In English, sh usually represents a voiceless postalveolar fricative (IPA: /ʃ/). The exception is compound words, where the s and h are not a digraph, but pronounced separately, e.g. hogshead is hogs-head /hɒgzhɛd/, not hog-shead /hɒgʃɛd/. It is not considered a distinct letter.

[edit] Albanian

In Albanian, sh represents a voiceless postalveolar fricative (IPA: /ʃ/). It is considered a distinct letter, named shë (/ʃə/), and placed between S and T in alphabetical order.

[edit] Irish

In Irish sh is pronounced [h] and represents the lenition of s; for example mo shaol [mə hiːɫ] "my life" (cf. saol [sˠiːɫ] "life").

[edit] Occitan

In Occitan, sh represents a voiceless postalveolar fricative (IPA: /ʃ/). It mostly occurs in the Gascon dialect of Occitan and corresponds with s or ss in other Occitan dialects: peish = peis "fish", naishença = naissença "birth", sheis = sièis "six". A i before sh is silent: peish, naishença are pronounced [ˈpeʃ, naˈʃensɔ]. Some words have sh in all Occitan dialects: they are Gascon words adopted in all the Occitan language (Aush "Auch", Arcaishon "Arcachon") or foreign borrowings (shampó "shampoo").

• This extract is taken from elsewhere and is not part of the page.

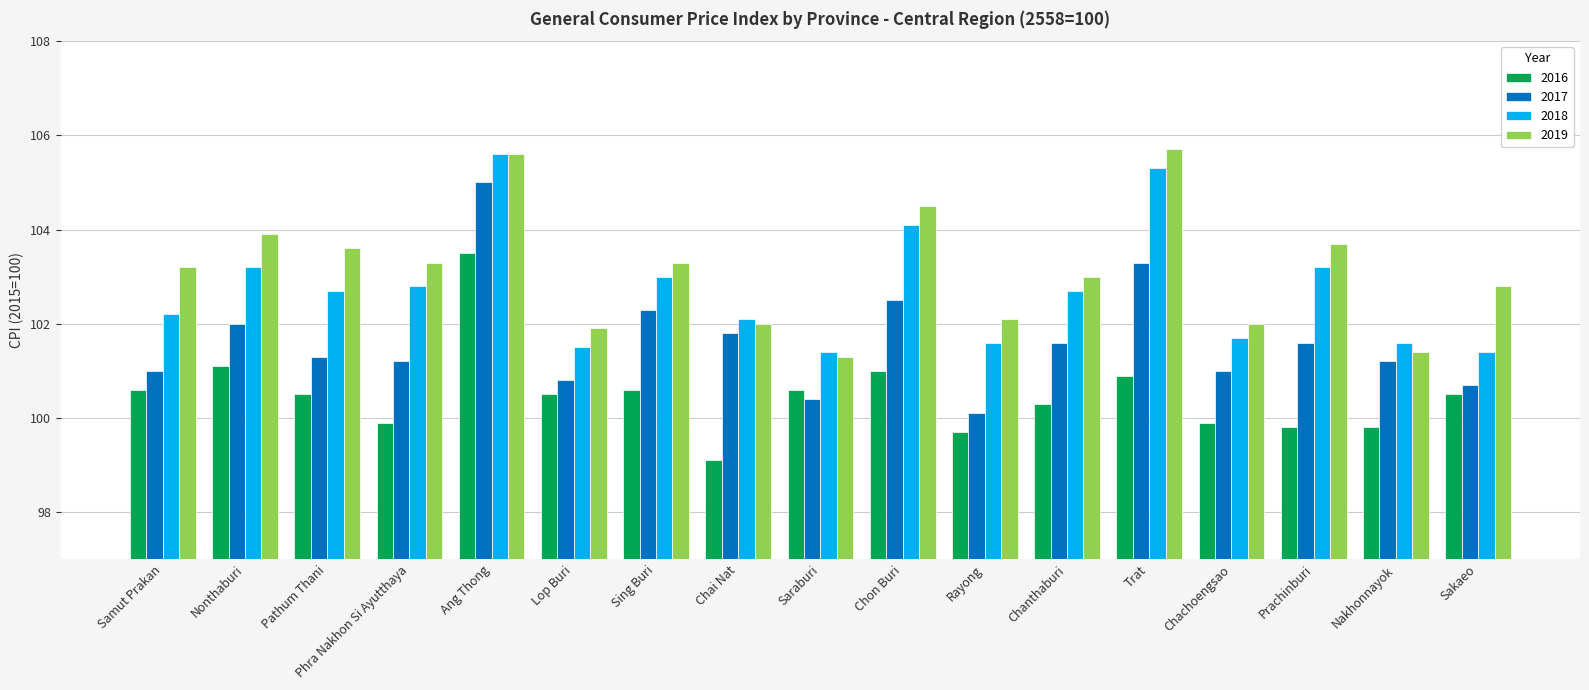

What is the label of the 9th bar from the left?

Saraburi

For s·h, see Interpunct#Occitan.

[edit] Asian languages

[edit] Chinese

In the Pinyin, Wade-Giles, and Yale romanizations of Chinese, sh represents a voiceless retroflex fricative (IPA: [ʂ]). It contrasts with a voiceless alveopalatal fricative (IPA: [ɕ]), which is written x in Pinyin, hs in Wade-Giles, and sy in Yale.

[edit] Japanese

In the Hepburn romanization of Japanese, sh represents a voiceless alveopalatal fricative (IPA: [ɕ]). Other romanizations write [ɕ] as s before i and sy before other vowels.

[edit] International auxiliary languages

[edit] Interlingua

In Interlingua, sh represents a voiceless postalveolar fricative (IPA: /ʃ/). Sh is rare in Interlingua, but it occurs in several English loanwords, such as shocking! and shampoo. Other loanwords include the Japanese shogun and the Arabic sheik.

[edit] Ido

In Ido, sh represents a voiceless postalveolar fricative (IPA: /ʃ/).